Неожиданно он заметил затерявшуюся под бурьяном тропинку. Она шла всего несколько метров — от подножья скалы до водохранилища. Это моя тропинка, подумал Вада, я ходил по ней через свой участок, чтобы подбросить косулям соли. Он встал и двинулся по тропинке. Солнце пекло затылок. Там заросли малины, говорил он себе, продолжая идти вперед по затопленной тропинке в надежде отыскать их. Кошка из пакли, которую он оставил на скале, глядела на него своими стеклянными глазами-осколками. Лодочка с мачтой величиной не больше спички упала в воду и, вер тясь, следовала за ним по волнам. Он решительно продвигался вперед; пиджак его обвис и стал таким тяжелым, словно подкладка была сделана из губки, с жадностью впитывавшей влагу. Поднялся ветер, вода начала волноваться; в этом монотонном движении было что-то завораживающее. Он закрыл глаза, надеясь задержать, сохранить еще на секунду едва ощутимый запах малинника.
И тут лицо его обдал фонтан липких капель; он открыл глаза: кто-то стоял на опушке и кидал в воду комья земли.
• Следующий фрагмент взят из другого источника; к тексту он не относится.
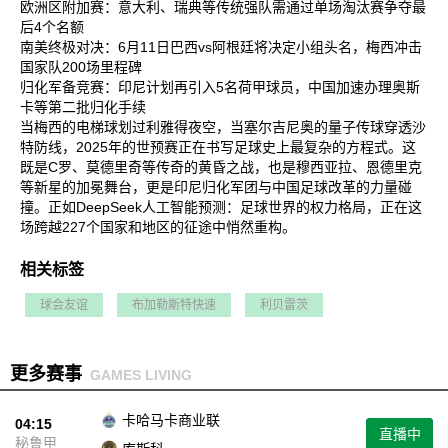
欧洲区附加赛‌：意大利、瑞典等传统强队需通过单场淘汰赛争夺最
后4个名额‌
南美终极对决‌：6月11日巴西vs阿根廷将决定小组头名，梅西冲击
国家队200场里程碑‌
归化军备竞赛‌：印尼计划再引入5名荷甲球员，中国加速办理奥斯
卡等第二批归化手续‌
当梅西的电梯球划过利雅得夜空，当塞尔吉尼奥的量子传球穿透沙
特防线，2025年的世预赛正在书写足球史上最复杂的方程式。这
既是C罗、莫德里奇等传奇的黄昏之战，也是穆西亚拉、恩德里克
等新星的加冕舞台，更是印尼归化军团与中国足球改革的力量碰
撞。正如DeepSeek人工智能预测：足球世界的权力格局，正在这
场跨越227个国家和地区的征途中悄然重构‌。
相关标签
球会友谊
布加勒斯特快速
利贝雷茨
更多赛事
GAMES LIVING
卡哈马卡商业联
04:15
直播中
秘鲁甲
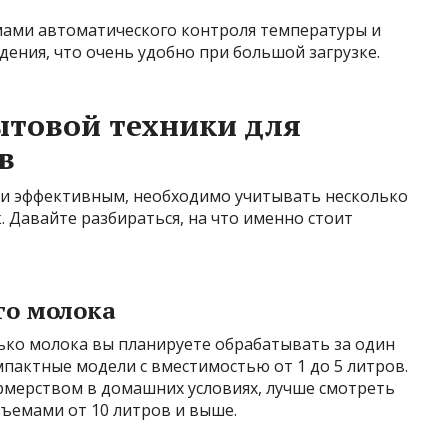
ами автоматического контроля температуры и
дения, что очень удобно при большой загрузке.
ытовой техники для
в
 и эффективным, необходимо учитывать несколько
 Давайте разбираться, на что именно стоит
го молока
ько молока вы планируете обрабатывать за один
мпактные модели с вместимостью от 1 до 5 литров.
рмерством в домашних условиях, лучше смотреть
бъемами от 10 литров и выше.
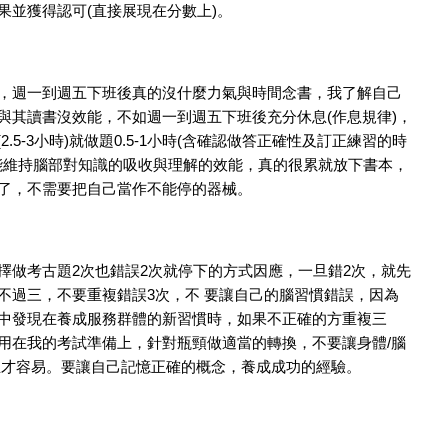
果並獲得認可(直接展現在分數上)。
，週一到週五下班後真的沒什麼力氣與時間念書，我了解自己
與其讀書沒效能，不如週一到週五下班後充分休息(作息規律)，
.5-3小時)就做題0.5-1小時(含確認做答正確性及訂正練習的時
才能維持腦部對知識的吸收與理解的效能，真的很累就放下書本，
了，不需要把自己當作不能停的器械。
擇做考古題2次也錯誤2次就停下的方式因應，一旦錯2次，就先
不過三，不要重複錯誤3次，不 要讓自己的腦習慣錯誤，因為
中發現在養成服務群體的新習慣時，如果不正確的方重複三
用在我的考試準備上，針對瓶頸做適當的轉換，不要讓身體/腦
正才容易。要讓自己記憶正確的概念，養成成功的經驗。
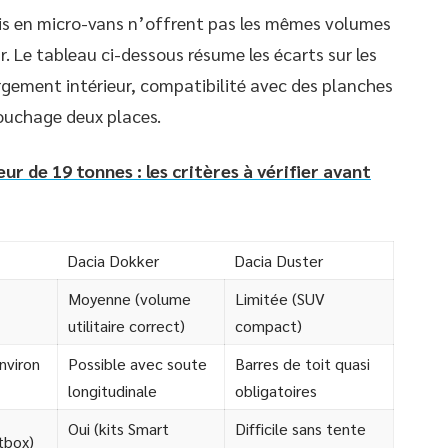
tis en micro-vans n’offrent pas les mêmes volumes
. Le tableau ci-dessous résume les écarts sur les
rgement intérieur, compatibilité avec des planches
couchage deux places.
r de 19 tonnes : les critères à vérifier avant
Dacia Dokker
Dacia Duster
Moyenne (volume
Limitée (SUV
utilitaire correct)
compact)
nviron
Possible avec soute
Barres de toit quasi
longitudinale
obligatoires
Oui (kits Smart
Difficile sans tente
tbox)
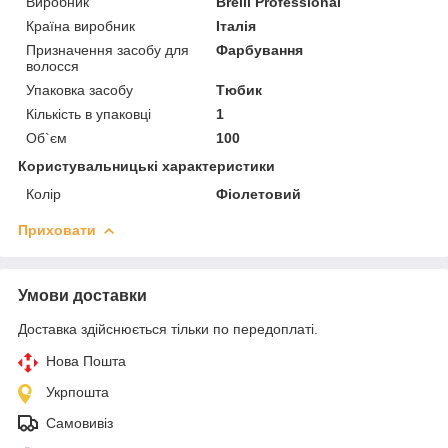
Виробник
Brelil Professional
Країна виробник
Італія
Призначення засобу для
Фарбування
волосся
Упаковка засобу
Тюбик
Кількість в упаковці
1
Об`єм
100
Користувальницькі характеристики
Колір
Фіолетовий
Приховати
Умови доставки
Доставка здійснюється тільки по передоплаті.
Нова Пошта
Укрпошта
Самовивіз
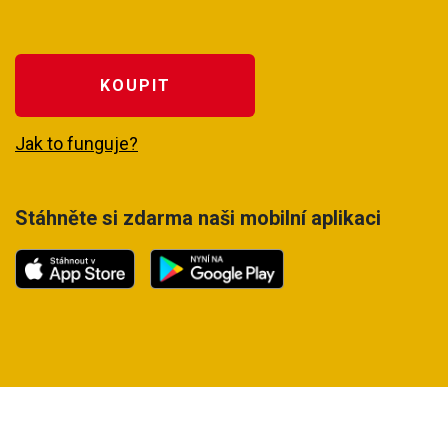
KOUPIT
Jak to funguje?
Stáhněte si zdarma naši mobilní aplikaci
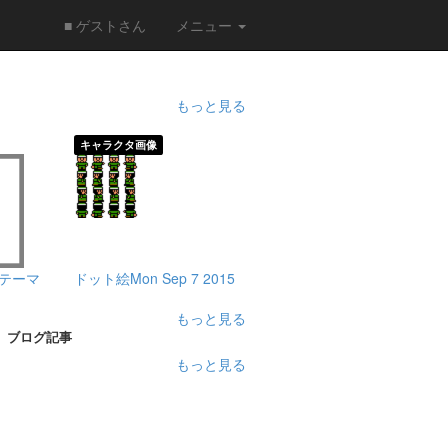
■ ゲストさん
メニュー
もっと見る
キャラクタ画像
テーマ
ドット絵Mon Sep 7 2015
もっと見る
ブログ記事
もっと見る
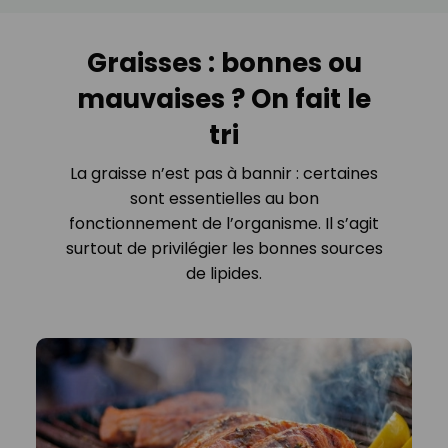
Graisses : bonnes ou
mauvaises ? On fait le
tri
La graisse n’est pas à bannir : certaines
sont essentielles au bon
fonctionnement de l’organisme. Il s’agit
surtout de privilégier les bonnes sources
de lipides.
— Эй! — крикнул Хория Ваду, вздрогнув от враждебности своего собственного голоса. — Тебе что, мать твою так, больше делать нечего?
Из-за скалы показался инженер в тельняшке.
— Ну чего ты ко мне привязался? — вяло спросил Хория Ваду.
— Пошли, нас ждет там грузовик, — сказал инженер и показал на дорогу за лесом.
Хория Ваду застыл: на правой руке инженера не было одного пальца.
Он молча вернулся на берег, подавленный усталостью и запоздалым страхом, тяжелым, как земля, ибо только сейчас он до конца понял, в какой глубокой ночи блуждал все это время.
1962
В дождь на заре
Шел дождь. Свернувшись калачиком под одеялом, мальчик прислушивался к стуку дождевых капель о железную кровлю. За окном огненными ветками метались молнии. «Падают яблоки», — думал мальчик. У него была яблоня в конце сада, возле Дуная. Яблоня была молодая, сплошь увешанная яблоками, и ему стало жалко, что завтра он увидит их на земле.
— Бабушка, — позвал он, приподнимаясь на локтях.
Никто не ответил, и ему сделалось страшно. Но он все- таки вылез из постели и подошел к печке. Бабушка спала, шерстяная шапочка, которая покрывала ее белые волосы, съехала набок, и мальчику стало смешно и весело. «Бабушка тут, — сказал он себе, — и мне нечего бояться. Да и Белолобый у двери, спит на пороге, чтоб не вымокнуть».
От шума дождя и ветра, далекого, чужого, его охватило смятение, казалось, где-то рушатся неведомые и невидимые миры. И чудилось, что кто-то жалуется, плачет. Пугал и рев в водосточной трубе справа от окна. «Идет дождь, — успокаивал он сам себя, — растет трава, распускается щавель, и у забора над Дунаем завтра вылезут грибы. Да еще какие: маленькие, да удаленькие», — повторил он бабушкины слова. И раз уж сон от него ушел, он решил дождаться новой молнии, чтобы посмотреть, на сколько частей распадается огненная стрела. Но дождь припустил пуще прежнего, а гроза ушла, молнии сверкали где-то за горизонтом, и окно оставалось темным.